Update README.md

a98e750 verified 22 days ago

2.04 kB

license: mit
language:
  - en
metrics:
  - accuracy
  - f1
tags:
  - sentiment-analysis
  - text-classification
  - bidirectional-lstm
  - keras
  - TensorFlow

Sentiment Analysis — BiLSTM (IMDB)

A Bidirectional LSTM classifier trained on the IMDB 50K Movie Reviews dataset.
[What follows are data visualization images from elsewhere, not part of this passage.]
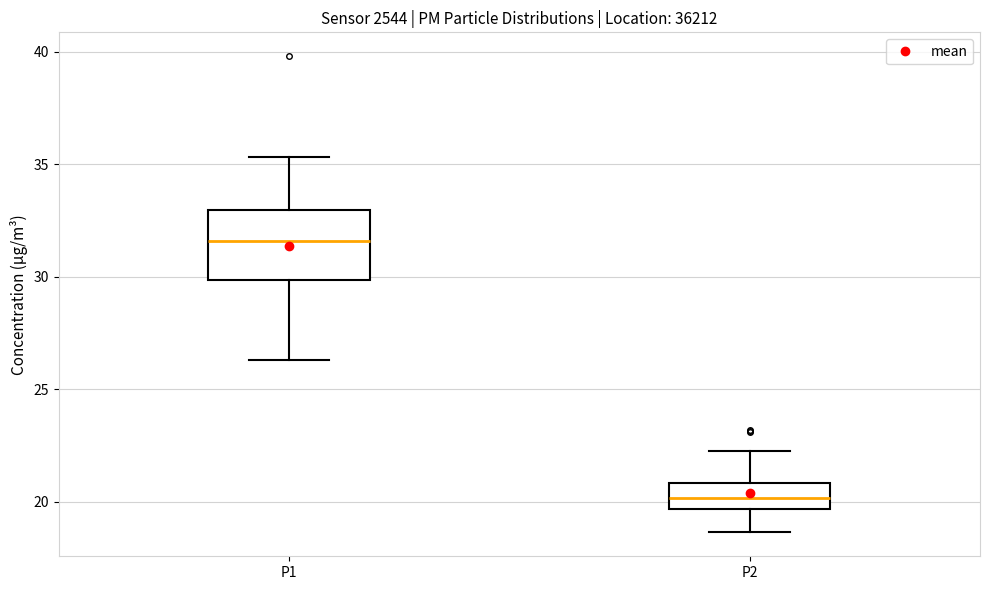

Where does the upper whisker of the box for P2 end on the y-axis? The values are not printed on the chart, so give them approximately, as read against the axis.

22.5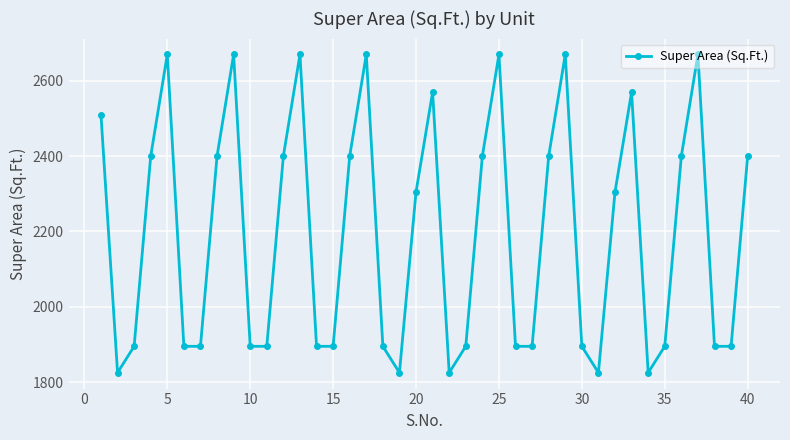

What is the sum of all values?

87700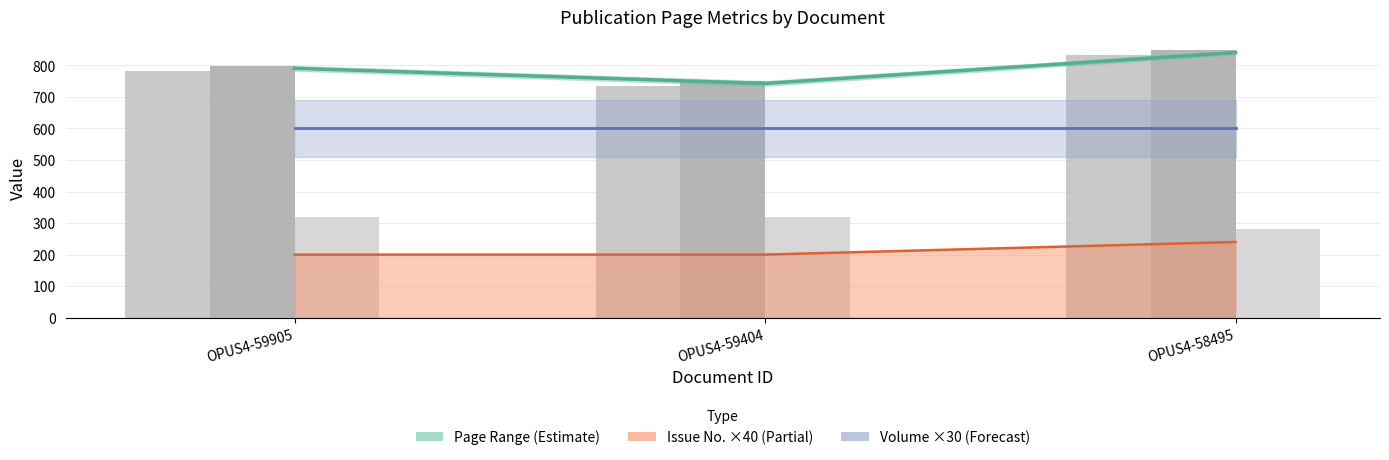

Reading right to left, what are all the values shown in this chart?

Mid-page (Estimate line): 840.5	742.5	790.5
Issue line: 240.0	200.0	200.0
Volume line: 600.0	600.0	600.0
Quelle:Erste Seite: 834.0	735.0	783.0
Quelle:Letzte Seite: 847.0	750.0	798.0
Seitenzahl (×20): 280.0	320.0	320.0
Classifies free-text reviews as Positive or Negative.

Model Details

Parameter	Value
Architecture	Embedding → BiLSTM → Dense(sigmoid)
Vocabulary size	20,000 tokens + `<OOV>`
Sequence length	300 (post-padding, post-truncation)
Total parameters	2,823,425 (~32 MB)
Framework	TensorFlow / Keras 2.15

Performance (IMDB test set, 10,000 samples)

Metric	Value
Accuracy	86.96%
Macro F1	0.87
Test loss	0.331

Usage

import pickle
from tensorflow.keras.models import load_model
from tensorflow.keras.preprocessing.sequence import pad_sequences
from huggingface_hub import hf_hub_download
REPO = "your-username/sentiment-bilstm-imdb"
model = load_model(hf_hub_download(REPO, "sentiment_analysis_model.h5"))
with open(hf_hub_download(REPO, "tokenizer.pickle"), "rb") as f:
    tokenizer = pickle.load(f)
with open(hf_hub_download(REPO, "max_seq_length.pickle"), "rb") as f:
    max_seq_length = pickle.load(f)
text = "This movie was absolutely fantastic!"
seq = tokenizer.texts_to_sequences([text.lower()])
padded = pad_sequences(seq, maxlen=max_seq_length, padding="post", truncating="post")
score = model.predict(padded)[0][0]
print("Positive" if score >= 0.5 else "Negative", f"({score:.4f})")

Training

Trained in Google Colab (v5e1-TPU). Full pipeline including data preprocessing, training code, and evaluation: GitHub Repository Dataset: IMDB 50K Movie Reviews — Maas et al. (2011), ACL.